Reportage sur les enfants accusés de sorcellerie à Kinshasa
Les faits que je raconte se sont passés en février 2009. Je n’ai jamais pensé raconter tout ça, peut-être pour oublier. Mais je réalise que ce genre de choses ne s’oublie pas, qu’on en reste marqué à vie.
Tout a commencé lorsque Freddy Mata, un collègue journaliste et moi, avons reçu une bourse de Journalists for Human Rights, une ONG canadienne. Cette bourse devait nous permettre de réaliser des reportages, que nous devions diffuser à la radio. Ayant plusieurs fois participé à des campagnes sur la question que nous comptions traiter- les enfants accusés de sorcellerie-Freddy a suggéré ce thème. Ensemble, nous avons travaillé sur les angles à traiter, choisi les personnes à interroger et formé une petite équipe de 3 pour nos descentes sur le terrain. Emmanuel, un ancien collègue de la radio qui travaillait alors dans une autre radio privée, devait nous rejoindre et produire des reportages pour sa radio.

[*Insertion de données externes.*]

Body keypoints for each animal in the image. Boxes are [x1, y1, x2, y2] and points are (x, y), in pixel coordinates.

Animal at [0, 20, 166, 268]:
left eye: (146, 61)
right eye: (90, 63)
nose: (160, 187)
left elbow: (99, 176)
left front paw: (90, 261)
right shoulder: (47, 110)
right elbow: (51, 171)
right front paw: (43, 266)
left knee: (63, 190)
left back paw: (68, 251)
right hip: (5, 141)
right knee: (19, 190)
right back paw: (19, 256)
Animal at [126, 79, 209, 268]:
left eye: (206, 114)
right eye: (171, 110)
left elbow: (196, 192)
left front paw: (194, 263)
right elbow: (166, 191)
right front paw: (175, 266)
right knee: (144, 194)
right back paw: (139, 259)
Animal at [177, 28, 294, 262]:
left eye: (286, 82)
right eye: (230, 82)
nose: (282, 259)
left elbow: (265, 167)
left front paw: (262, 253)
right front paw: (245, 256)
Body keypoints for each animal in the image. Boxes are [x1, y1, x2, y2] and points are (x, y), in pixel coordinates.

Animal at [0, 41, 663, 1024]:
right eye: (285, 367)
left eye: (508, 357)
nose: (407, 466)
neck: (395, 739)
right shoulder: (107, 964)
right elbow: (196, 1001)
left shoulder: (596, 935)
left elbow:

Première étape, la rencontre avec des enfants accusés de sorcellerie. Cela s’est passé dans un centre qui accueillait des jeunes filles chassées de chez elles. Elles y étaient logées, nourries et fabriquaient des sacs en laine et autres petits accessoires avec l’encadrement des sœurs qui géraient l’endroit. Le directeur nous a accueilli et nous a expliqué que la plupart des filles, des adolescentes, s’étaient habituées à la vie dans la rue et malgré l’hébergement leur offert au centre, elles préféraient aller au centre-ville demander de l’argent aux passants et même se prostituer parfois pour des sommes minimes (entre 500 et 1000 francs congolais, soit la moitié d’un dollar ou un dollar). Beaucoup aussi ont adopté le mensonge comme mécanisme de défense, inventant des histoires à chaque fois qu’il leur était demandé de raconter leur vie. Nous avons néanmoins pu interroger quelques filles. L’une d’entre elles, Angèle, 14 ans, nous rapporte que sa tante a dit à sa mère que la jeune fille était la cause des malheurs de la famille et que si elle ne la chassait pas, toute la famille en souffrirait. Elle martèle d’une voix triste « Je ne suis pas une sorcière… ». Sarah est encore plus jeune. 11 ou 12 ans. De sa voix tremblotante, elle raconte que le mari de sa grande sœur la battait, l’accusant d’être à la base du retard de croissance de leur fille. Il l’a emmenée dans une église, où la jeune fille est restée à jeun 6 jours « pour faire partir les démons ». Excédée, elle est partie, pour fuir tout cela.